Nota originalmente publicada nos 15 anos daquele scudetto, em 2016
A ligação histórica entre Argentina e Itália fez da Velha Bota destino natural a muitos jogadores argentinos bem antes da Lei Bosman. Hermanos já jogavam o calcio nas primeiras décadas do século XX e a Roma não foi exceção. A ponto de um argentino já se fazer presente na equipe antes mesmo da fundação da Loba, campeã italiana pela última vez há exatos 20 anos com outros três argentinos no elenco – dois, titularíssimos, com Gabriel Batistuta sendo o grande protagonista.
O fascismo notou que o meio-sul italiano não tinha a mesma força no futebol que as equipes do rico norte do país. Assim, forçou a rodo unificações de agremiações de uma mesma cidade e a capital, embora tenha comportado uma exceção, não fugiu totalmente da regra. A Roma surgiu em 1927 como resultado da fusão de Roman, Fortitudo e Alba, clube em que jogava Arturo Chini Ludueña, ex-Newell’s. Era para a Lazio também fazer parte do pacote, mas um dirigente laziale forte ligado ao partido fascista impediu e possibilitou que a Cidade Eterna mantivesse um clássico.

Instrução 1: Liste cada linha da listagem abaixo em que aparece a palavra "kern".

Registros extraídos:
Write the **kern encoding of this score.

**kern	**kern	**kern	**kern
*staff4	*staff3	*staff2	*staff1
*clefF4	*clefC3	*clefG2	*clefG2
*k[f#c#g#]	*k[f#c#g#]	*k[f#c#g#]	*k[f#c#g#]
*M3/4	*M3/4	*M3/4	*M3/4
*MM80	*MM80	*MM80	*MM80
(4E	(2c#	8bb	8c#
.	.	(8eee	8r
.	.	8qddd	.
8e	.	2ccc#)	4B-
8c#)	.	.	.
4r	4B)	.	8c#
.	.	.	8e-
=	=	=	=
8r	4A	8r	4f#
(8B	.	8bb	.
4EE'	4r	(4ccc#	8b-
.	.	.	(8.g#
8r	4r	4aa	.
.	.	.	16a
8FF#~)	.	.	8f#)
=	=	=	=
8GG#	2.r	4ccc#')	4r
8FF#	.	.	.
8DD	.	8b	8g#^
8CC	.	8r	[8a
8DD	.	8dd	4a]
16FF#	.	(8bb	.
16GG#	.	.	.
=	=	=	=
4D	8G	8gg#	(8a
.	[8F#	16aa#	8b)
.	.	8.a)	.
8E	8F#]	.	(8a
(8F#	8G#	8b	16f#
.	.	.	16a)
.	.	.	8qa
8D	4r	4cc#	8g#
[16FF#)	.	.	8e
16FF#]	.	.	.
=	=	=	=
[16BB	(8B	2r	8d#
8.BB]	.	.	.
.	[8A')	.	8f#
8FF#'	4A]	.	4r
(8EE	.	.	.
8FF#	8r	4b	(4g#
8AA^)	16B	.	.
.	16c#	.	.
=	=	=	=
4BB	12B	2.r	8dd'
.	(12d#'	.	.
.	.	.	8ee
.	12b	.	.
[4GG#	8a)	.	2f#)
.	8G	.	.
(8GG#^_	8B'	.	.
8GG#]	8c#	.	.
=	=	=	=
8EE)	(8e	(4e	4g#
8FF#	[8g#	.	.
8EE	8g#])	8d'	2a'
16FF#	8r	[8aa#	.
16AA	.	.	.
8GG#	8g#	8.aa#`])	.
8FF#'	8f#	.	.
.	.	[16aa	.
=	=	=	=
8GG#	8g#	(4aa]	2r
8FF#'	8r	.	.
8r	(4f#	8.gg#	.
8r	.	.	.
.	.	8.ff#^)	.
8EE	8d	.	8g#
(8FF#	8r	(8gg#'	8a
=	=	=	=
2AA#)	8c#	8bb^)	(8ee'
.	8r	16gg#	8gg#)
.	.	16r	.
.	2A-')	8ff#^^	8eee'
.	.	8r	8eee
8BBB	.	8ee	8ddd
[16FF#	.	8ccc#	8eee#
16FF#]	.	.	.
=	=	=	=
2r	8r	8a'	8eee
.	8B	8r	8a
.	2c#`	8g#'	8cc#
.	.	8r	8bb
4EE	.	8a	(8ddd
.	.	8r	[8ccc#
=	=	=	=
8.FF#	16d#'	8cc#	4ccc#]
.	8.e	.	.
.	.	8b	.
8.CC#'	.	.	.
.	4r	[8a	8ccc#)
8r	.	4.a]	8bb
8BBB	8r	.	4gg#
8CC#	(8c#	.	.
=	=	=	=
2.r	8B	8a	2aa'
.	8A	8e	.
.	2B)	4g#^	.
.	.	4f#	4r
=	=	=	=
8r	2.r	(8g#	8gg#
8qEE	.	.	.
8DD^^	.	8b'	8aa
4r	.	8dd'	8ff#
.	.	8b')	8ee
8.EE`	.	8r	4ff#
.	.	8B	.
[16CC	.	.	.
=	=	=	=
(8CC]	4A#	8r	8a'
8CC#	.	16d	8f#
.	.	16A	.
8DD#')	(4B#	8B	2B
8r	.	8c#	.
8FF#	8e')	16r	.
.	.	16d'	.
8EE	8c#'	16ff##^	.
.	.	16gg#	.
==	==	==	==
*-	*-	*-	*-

Instrução 2: Para cada afirmação a seguir, diga se ela está de acordo com o texto sobre a Roma e seus jogadores argentinos e responda sim ou não, citando literalmente as palavras do texto que decidem a questão. (a) A Roma nasceu em 1927 da fusão de três clubes. (b) A Lazio entrou na fusão que deu origem à Roma. (c) Arturo Chini Ludueña jogava no Fortitudo.

Resposta final 1:
Write the **kern encoding of this score.
**kern	**kern	**kern	**kern

Resposta final 2:
(a) Sim: "A Roma surgiu em 1927 como resultado da fusão de Roman, Fortitudo e Alba".
(b) Não: "Era para a Lazio também fazer parte do pacote, mas um dirigente laziale forte ligado ao partido fascista impediu".
(c) Não: "Alba, clube em que jogava Arturo Chini Ludueña, ex-Newell’s".